Marius Brenciu was a riot as the villainous Monostatos and encapsulated the cartoony side of Livermore’s approach. He was creepy and a bit overzealous toward Pamina and his fight with Papageno was one of the opera’s true comic gems, but at one point started to bark at her like a dog as Sarastro stood between them. Then, seemingly feeling lost, he just waved it off and walked away. It was comic to be sure, but again displayed yet another example of an incoherence in the comedic approach. The moment felt like it was catering more to the audience in an attempt to get a laugh, but sacrificed the reality of the dramatic moment; there had been no such other suggestions that this barking was a part of Monostatos’ character so this did not pay off anything else in the direction. Instead it seemed as if the creative team and singer simply brainstormed ways to get a quick laugh and threw it together. If anything, it might undercut his central theme of cultural unification as Monostatos, dressed in Arab garb, could be viewed as an outdated and Oriental stereotype.

As the Speaker, Kurt Rydl played up the severity of his role, his lone solo passion given a bark-like vocal quality with wide vibrato.
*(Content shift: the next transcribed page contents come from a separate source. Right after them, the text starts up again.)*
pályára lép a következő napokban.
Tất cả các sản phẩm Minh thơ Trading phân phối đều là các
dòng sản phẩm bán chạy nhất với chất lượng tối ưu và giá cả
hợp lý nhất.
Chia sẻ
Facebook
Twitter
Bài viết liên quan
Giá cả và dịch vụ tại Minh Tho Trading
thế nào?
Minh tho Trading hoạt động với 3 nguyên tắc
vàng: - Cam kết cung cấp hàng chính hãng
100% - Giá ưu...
The opera featured the Choir of Swiss Radio and Television, and more importantly, the Omani Opera Choir Group; the latter was making its first appearance with the company, which is an important feat that could simply not be overlooked. Despite evident ensemble issues with the soloists, the chorus itself managed the opera quite well across the two evenings with one off-stage intervention seemingly lacking coordination with the orchestra. 

Ultimately, it must be noted that, despite its tonal imbalance and musical shortcomings in the pit, the production seemed to be a hit with audiences and will likely engage the numerous audiences it encounters during a forthcoming tour. Those looking for a more restrained “Flute” with some unique color will probably find this one agreeable and enjoyable.